Ofer comments on Thoughts on gradient hacking

Ofer 5 Oct 2021 19:05 UTC
LW: 1 AF: 1
AF
The two pieces of logic can use the same activation values as their input. For example, suppose they both (independently) cause failure if a certain activation value is above some threshold. (In which case each piece of logic “ruins” a different critical activation value).
- Richard_Ngo 21 Jun 2022 0:26 UTC
  LW: 2 AF: 2
  AF Parent
  In that case, gradient descent will reduce the weights that are used to calculate that specific activation value.
- Not Relevant 27 Apr 2022 18:24 UTC
  LW: 2 AF: 1
  AF Parent
  I confess I’m confused as to how the network gradient hacks to create these redundant mechanisms in the first place? Since one of them seems completely useless unless designed deliberately.

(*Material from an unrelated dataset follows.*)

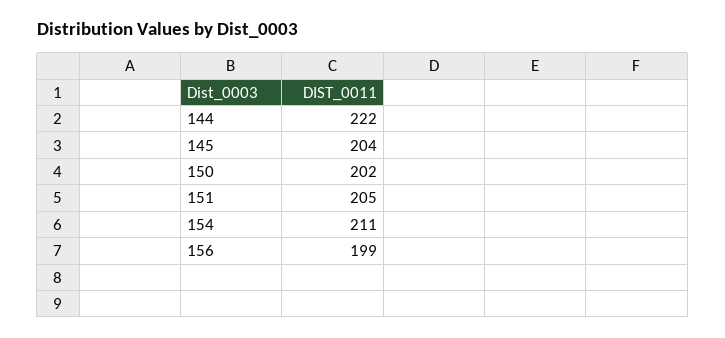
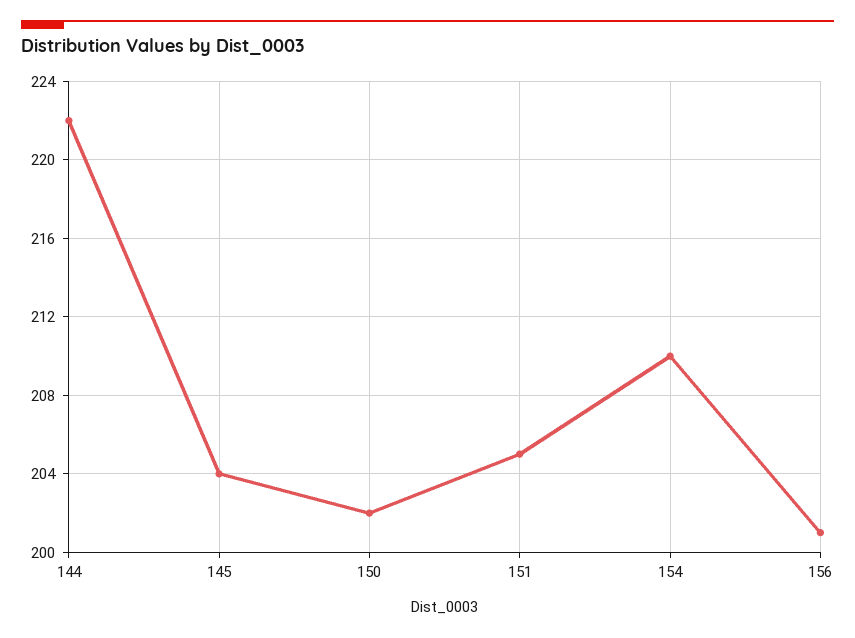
154: 211 -> 210
156: 199 -> 201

  - Ofer 27 Apr 2022 20:03 UTC
    LW: 1 AF: 1
    AF Parent
    Suppose that each subnetwork does general reasoning and thus up until some point during training the subnetworks are useful for minimizing loss.
    - Not Relevant 27 Apr 2022 20:19 UTC
      1 point
      Parent
      Are you saying that such a mechanism occurs by coincidence, or that it’s actively constructed? It seems like for all the intermediate steps, all consumers of the almost-identical subnetworks would naturally just pick one and use that one, since it was slightly closer to what the consumer needed.